*TASK SET*
#1 Answer these questions using the passage about Beyond Gay and Morrison's talk:
(a) What does the writer say the "scared straight" sections were reminiscent of?
(b) Where did Morrison give his talk?
(c) According to the passage, the experience of losing friends to AIDS was part of the beginning of what?
#2 Reproduce the passage about Beyond Gay and Morrison's talk from "I have something" to "small mercies, y'all.", without any change.
#3 Take the passage about Beyond Gay and Morrison's talk further, continuing from the point where it stops.

I have something else I'm thinking about, as well, but my thoughts on that are so desperately unformed that I'm not going to inflict them on you all just yet. Thank Heaven for small mercies, y'all.
Are you gonna go/to the Sodom and Gomorrah show? First, one of the very few things I hated about Beyond Gay was the "scared straight" sections, in which statistics about AIDS, depression, etc were trotted out in a fatalistic, infuriating way reminiscent of DARE anti-drug propaganda. In his talk at the Four Fields, Morrison seemed to be going down that road as he began to talk about how many friends he had lost to AIDS and how that experience was part of the beginning of his journey to the Church. It seemed, as he spoke, as if he were going to say that he was glad he'd been scared off that path before it was too late--as if there's anything admirable about running away when things get tough.

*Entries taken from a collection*
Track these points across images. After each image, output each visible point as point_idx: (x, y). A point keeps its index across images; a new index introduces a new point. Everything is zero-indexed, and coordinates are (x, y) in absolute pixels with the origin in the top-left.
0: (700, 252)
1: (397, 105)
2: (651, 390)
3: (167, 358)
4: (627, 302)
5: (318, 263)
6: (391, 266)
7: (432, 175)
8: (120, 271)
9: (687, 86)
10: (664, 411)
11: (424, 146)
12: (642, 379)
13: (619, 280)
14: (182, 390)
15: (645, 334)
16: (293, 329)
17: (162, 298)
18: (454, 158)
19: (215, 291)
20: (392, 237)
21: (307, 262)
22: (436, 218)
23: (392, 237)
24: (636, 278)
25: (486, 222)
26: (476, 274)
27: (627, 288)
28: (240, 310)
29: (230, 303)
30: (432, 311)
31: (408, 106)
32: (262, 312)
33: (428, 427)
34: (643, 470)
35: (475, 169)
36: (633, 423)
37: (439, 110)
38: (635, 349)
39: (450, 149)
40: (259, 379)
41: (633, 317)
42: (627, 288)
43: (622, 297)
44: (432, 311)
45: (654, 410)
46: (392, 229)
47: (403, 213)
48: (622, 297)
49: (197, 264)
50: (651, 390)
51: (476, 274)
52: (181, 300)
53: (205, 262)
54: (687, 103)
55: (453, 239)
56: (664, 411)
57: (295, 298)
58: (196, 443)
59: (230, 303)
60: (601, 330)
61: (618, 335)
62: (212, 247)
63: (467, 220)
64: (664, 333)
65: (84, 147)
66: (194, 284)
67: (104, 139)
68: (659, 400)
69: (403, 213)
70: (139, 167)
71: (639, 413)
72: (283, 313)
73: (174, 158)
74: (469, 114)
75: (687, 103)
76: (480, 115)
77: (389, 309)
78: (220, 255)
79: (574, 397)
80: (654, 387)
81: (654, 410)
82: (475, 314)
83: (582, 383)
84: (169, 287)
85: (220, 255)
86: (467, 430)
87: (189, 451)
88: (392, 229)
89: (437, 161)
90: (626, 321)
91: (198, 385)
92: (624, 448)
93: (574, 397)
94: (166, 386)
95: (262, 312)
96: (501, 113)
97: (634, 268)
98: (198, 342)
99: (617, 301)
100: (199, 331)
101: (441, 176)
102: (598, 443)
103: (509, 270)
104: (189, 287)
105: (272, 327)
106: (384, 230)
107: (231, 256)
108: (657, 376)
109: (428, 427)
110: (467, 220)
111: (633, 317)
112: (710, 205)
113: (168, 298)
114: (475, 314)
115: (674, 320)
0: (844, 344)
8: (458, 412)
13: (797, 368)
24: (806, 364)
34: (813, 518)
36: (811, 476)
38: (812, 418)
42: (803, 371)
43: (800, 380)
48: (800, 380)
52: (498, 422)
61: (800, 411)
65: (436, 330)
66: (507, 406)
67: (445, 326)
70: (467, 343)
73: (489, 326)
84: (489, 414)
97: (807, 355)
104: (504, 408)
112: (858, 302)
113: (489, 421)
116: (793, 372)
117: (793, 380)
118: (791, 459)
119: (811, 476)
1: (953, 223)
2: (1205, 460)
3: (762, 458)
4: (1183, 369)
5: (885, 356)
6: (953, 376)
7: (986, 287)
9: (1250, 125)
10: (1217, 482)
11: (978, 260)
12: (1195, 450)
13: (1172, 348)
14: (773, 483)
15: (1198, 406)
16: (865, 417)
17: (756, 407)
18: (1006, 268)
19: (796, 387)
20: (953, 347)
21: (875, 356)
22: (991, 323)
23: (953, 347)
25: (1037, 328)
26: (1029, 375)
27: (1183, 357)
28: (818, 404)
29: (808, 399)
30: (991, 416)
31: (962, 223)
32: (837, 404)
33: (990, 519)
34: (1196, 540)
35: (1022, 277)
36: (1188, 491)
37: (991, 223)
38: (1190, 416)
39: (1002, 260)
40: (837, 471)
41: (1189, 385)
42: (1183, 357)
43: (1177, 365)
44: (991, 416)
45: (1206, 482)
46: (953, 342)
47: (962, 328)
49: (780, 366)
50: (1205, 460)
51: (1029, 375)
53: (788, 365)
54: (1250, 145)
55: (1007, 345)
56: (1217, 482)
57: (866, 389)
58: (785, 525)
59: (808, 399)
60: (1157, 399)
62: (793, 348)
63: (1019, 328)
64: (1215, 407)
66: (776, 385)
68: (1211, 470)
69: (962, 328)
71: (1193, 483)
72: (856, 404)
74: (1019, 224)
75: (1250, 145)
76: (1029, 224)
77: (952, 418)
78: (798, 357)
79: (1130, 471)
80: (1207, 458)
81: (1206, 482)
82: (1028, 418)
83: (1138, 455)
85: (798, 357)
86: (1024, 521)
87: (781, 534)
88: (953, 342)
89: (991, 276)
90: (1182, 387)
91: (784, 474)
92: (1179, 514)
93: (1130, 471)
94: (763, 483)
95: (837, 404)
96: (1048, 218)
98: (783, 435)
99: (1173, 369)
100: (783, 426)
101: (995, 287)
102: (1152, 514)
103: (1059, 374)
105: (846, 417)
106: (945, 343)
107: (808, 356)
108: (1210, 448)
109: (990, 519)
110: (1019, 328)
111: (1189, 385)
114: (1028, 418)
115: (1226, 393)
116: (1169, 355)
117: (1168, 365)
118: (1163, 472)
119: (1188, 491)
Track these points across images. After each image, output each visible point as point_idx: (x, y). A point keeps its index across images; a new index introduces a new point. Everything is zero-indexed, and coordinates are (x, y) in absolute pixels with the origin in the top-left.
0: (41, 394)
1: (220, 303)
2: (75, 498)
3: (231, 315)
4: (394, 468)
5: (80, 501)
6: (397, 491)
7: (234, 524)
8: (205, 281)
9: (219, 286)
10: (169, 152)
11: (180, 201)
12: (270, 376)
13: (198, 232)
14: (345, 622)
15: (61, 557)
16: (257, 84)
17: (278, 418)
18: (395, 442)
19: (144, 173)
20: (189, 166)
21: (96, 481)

*ANSWERS TO THE PROBLEMS*
#1
(a) DARE anti-drug propaganda.
(b) At the Four Fields.
(c) Morrison's journey to the Church.

#2
I have something else I'm thinking about, as well, but my thoughts on that are so desperately unformed that I'm not going to inflict them on you all just yet. Thank Heaven for small mercies, y'all.

#3
He really didn't, though. Instead he gave a much more nuanced description of how the close-up with mortality made him begin to question whether his life had meaning. I felt pretty awful for not listening to him more charitably, especially since he'd quite humbly made it clear that he was actually doing a lot of caring for people with AIDS during that time (although I still maintain that the current edition of Beyond Gay comes off badly in this regard, and I hope the revisions change that).
Is that all there is to a fire?: I did find myself thinking a bit about my own first prayers, when Morrison described his. Not counting a childish (hey, I was like eight) demand that God show himself or I wouldn't believe in him, the first time I prayed I'm pretty sure I just said, "Lord, cure my unbelief" (possibly without the "Lord"), on my knees before bed.
Nothin' happened.
Is that all there is?
So, like, St. Paul gets knocked off his daggone horse. David Morrison gets reasonably quick service, with God making His presence known as soon as he began seriously to pray. Me? Not so much.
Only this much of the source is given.